Diamond Dogs may not boast originality or technical polish, but it compensates with gritty indie filmmaking can-do. Director Gavin Lim’s feature debut is a micro-budget actioner with plenty of meaty grindhouse goodness. Besides its hard-edged story and brutal violence, the film features flashes of titillation (courtesy of former Japanese porn actress Okita Anri) and a scenery-chewing bad guy who’s easy to hate. Singapore entertainment star Andie Chen commits screen larceny as Marlboro, the amusingly named villain who opens the film lamenting that the test subjects in his illegal drug-enhanced social experiment keep dying – which shouldn’t be a big surprise since they’re pitted against deadly fighters in a series of brutal death matches. Unfazed by his failures, Marlboro continues his project while taking every possible opportunity to verbally abuse people while occasionally using erotic asphyxiation to enhance his sexual experiences. While not a role model, Marlboro is obviously quite exceptional.
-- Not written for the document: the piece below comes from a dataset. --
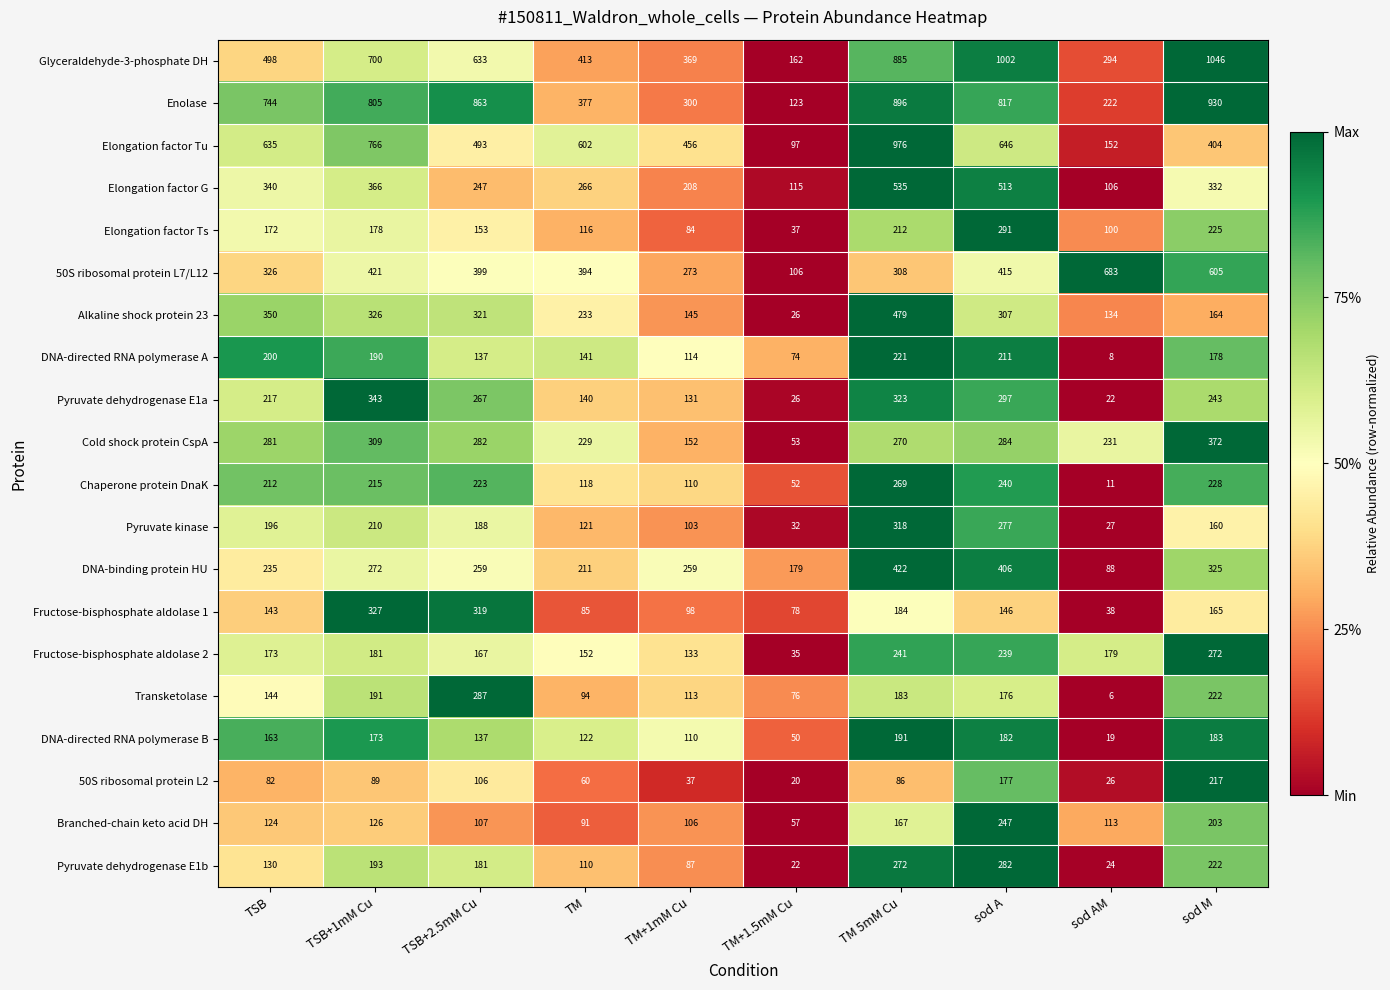

Rank the series at TSB+1mM Cu from highest to lowest value.

Enolase, Elongation factor Tu, Glyceraldehyde-3-phosphate DH, 50S ribosomal protein L7/L12, Elongation factor G, Pyruvate dehydrogenase E1a, Fructose-bisphosphate aldolase 1, Alkaline shock protein 23, Cold shock protein CspA, DNA-binding protein HU, Chaperone protein DnaK, Pyruvate kinase, Pyruvate dehydrogenase E1b, Transketolase, DNA-directed RNA polymerase A, Fructose-bisphosphate aldolase 2, Elongation factor Ts, DNA-directed RNA polymerase B, Branched-chain keto acid DH, 50S ribosomal protein L2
Andie Chen’s sneering superiority steals shine from the film’s actual star: veteran screen tough guy Sunny Pang, who recently turned heads as the heavy in the Mo Brothers’ acclaimed thriller Headshot (2016) alongside action superstar Iko Uwais. Pang stars as Johnny, a mute debt collector who’s tortured by the loss of his wife and daughter. Diagnosed with terminal cancer, Johnny agrees to sell his body for medical research, only to be held captive in a small cage where he eats, sleeps, defecates and tries to retain his sanity. After being injected with experimental drugs, Johnny is let loose to take part in Marlboro’s cage matches, where he dominates with an animalistic fervor that’s genuinely frightening. Johnny’s success in the ring naturally pleases Marlboro, but there are still plenty of nagging issues to be resolved, among them Johnny’s relationship with his adopted daughter Rusty (TV star Rosalind Pho) and a naked mystery woman (Okita) whom Johnny meets while in captivity.
Diamond Dogs was obviously produced on the cheap, and acknowledges its non-mainstream status and derivative genre roots with a self-amused humility. This is an obvious labor of love from a family of filmmakers who’ve worked in the trenches for many years. Gavin Lim cut his teeth on TV and short films, and handles the writing, directing, editing, cinematography and probably more for Diamond Dogs. He also has a clear love of cinema, as evidenced by pointed, if somewhat incongruous shout-outs to Taiwan filmmaker Tsai Ming-liang and his impenetrable art films. Producer Emily Moh doubles as the film’s art director, and Sunny Pang also works as action director alongside Ronin Action Group, the action stunt team that he founded. Pang hopes that Ronin Action Group will open doors for him beyond his acting career, and if Diamond Dogs is any evidence, the team excels at grounded choreography and brutal, meat-on-bone impact. The group probably can count on future employment in the sequel to Diamond Dogs, which is teased in the film’s final moments.
After working in advertising for over a decade, Gavin Lim switched tracks to become a director and writer. His first short film Subtitle (2005) earned him a Best Director award at the 18th Singapore International Film Festival. Lim followed up his early success with works across film and television, including the short film Hello? (2006) and directing for successful television dramas Fighting Spiders and Tanglin. Lim originally intended to direct a romantic comedy, but after talking to actor Sunny Pang, he began developing the project that would become Diamond Dogs.